The lab is particularly interested to understand how the vertebrate eye forms during development. A recent project focused on the emergence of the optic cup. From this early developmental structure the later retina develops. This cup, like the future retina, has a hemispheric architecture. So far, it was assumed that the hemispheric shape is reached by cells constricting and pulling additional cells into the cup. The Norden group however showed that mere passive pulling is not enough to get a sufficient amount of cells into the cup but that instead a significant amount of cells undergoes active migration. They further identified the molecular mechanisms that drive this cell migration.

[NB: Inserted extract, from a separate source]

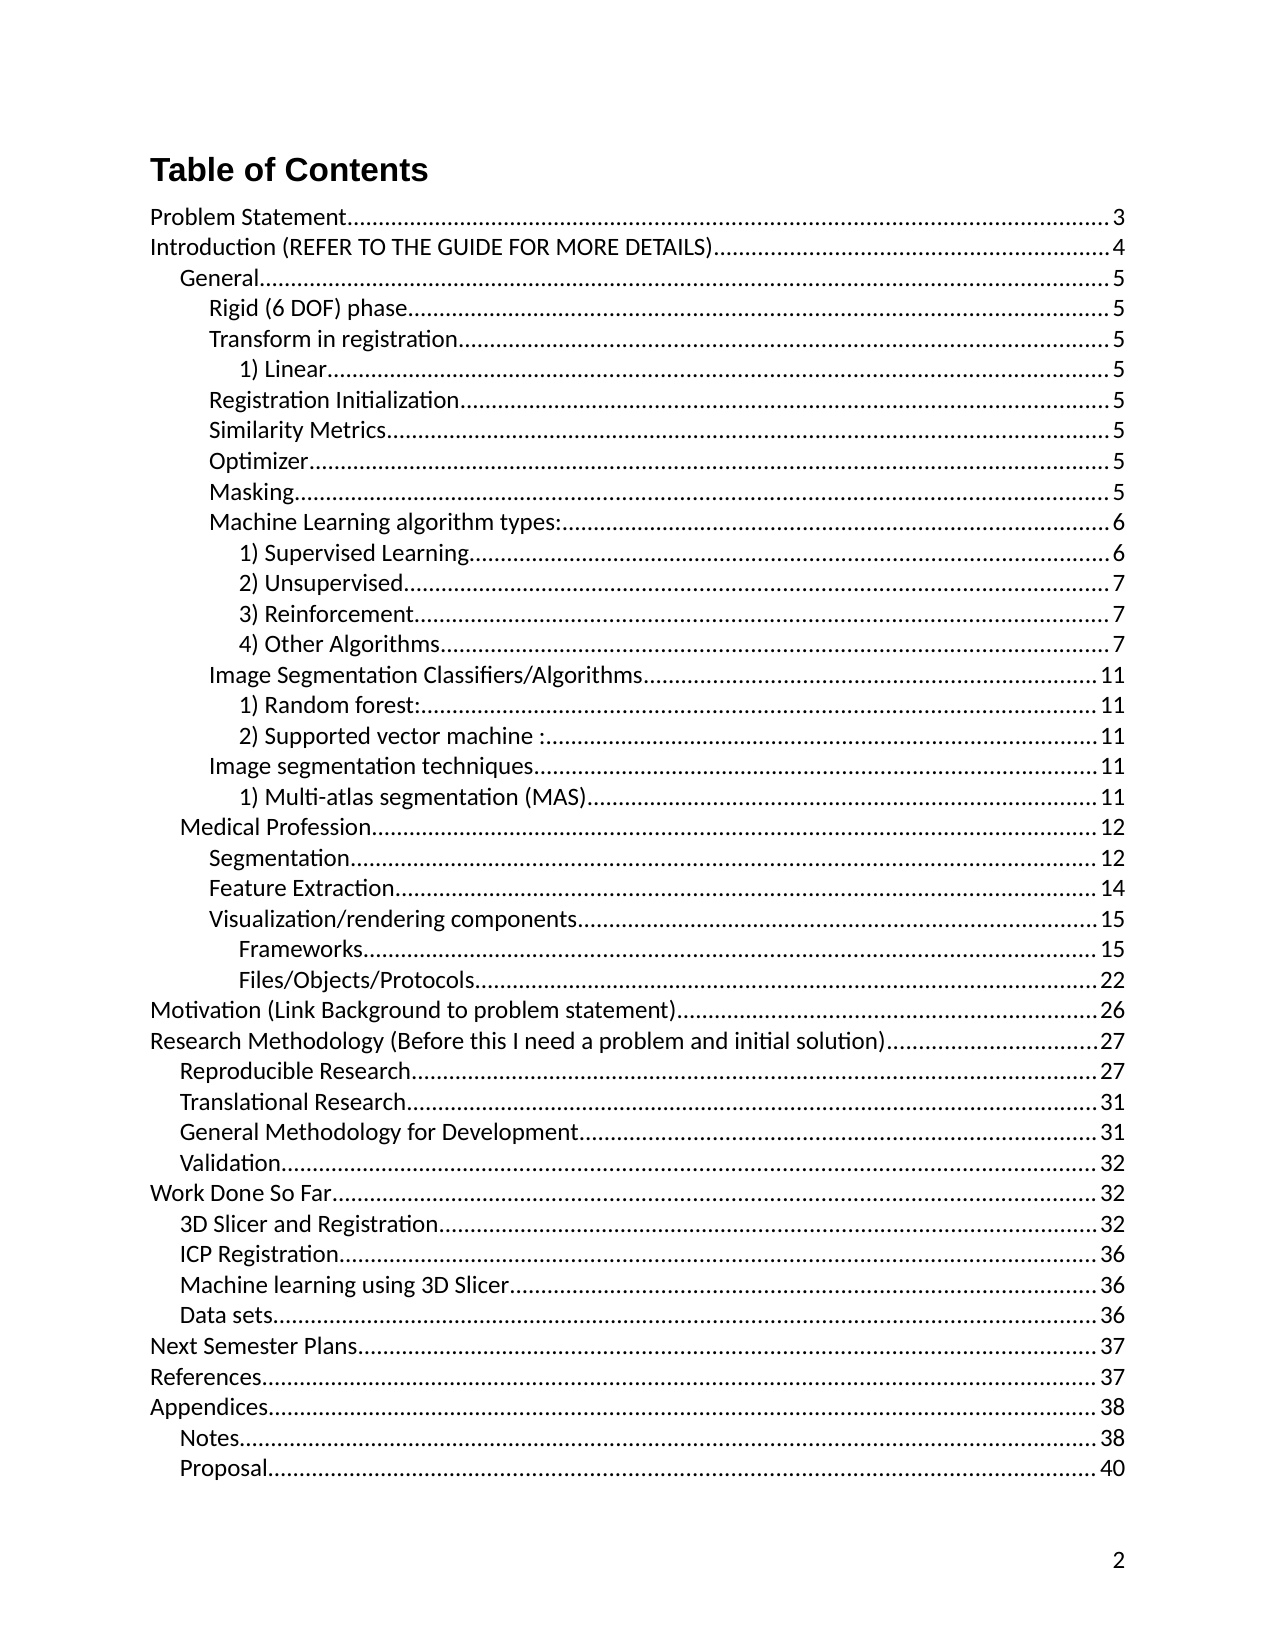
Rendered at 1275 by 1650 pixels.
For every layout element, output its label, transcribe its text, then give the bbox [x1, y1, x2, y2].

When this cell migration is impaired, the optic cup does not acquire its hemispheric shape, but instead of a c-shaped cup an s-shaped cup is formed. This can lead to a massive coloboma and in extreme cases even secondary lens formation.

This study is a prime example of what Caren Norden’s group is very excited about. To understand how the right cells reach the right place in development is one of the core questions in diverse projects in the group. Cell movements play a crucial role in many developmental contexts in diverse examples of organ formation so that understanding how cells get where they later function is one of the important questions to ask when one wants to understand development of organisms including humans.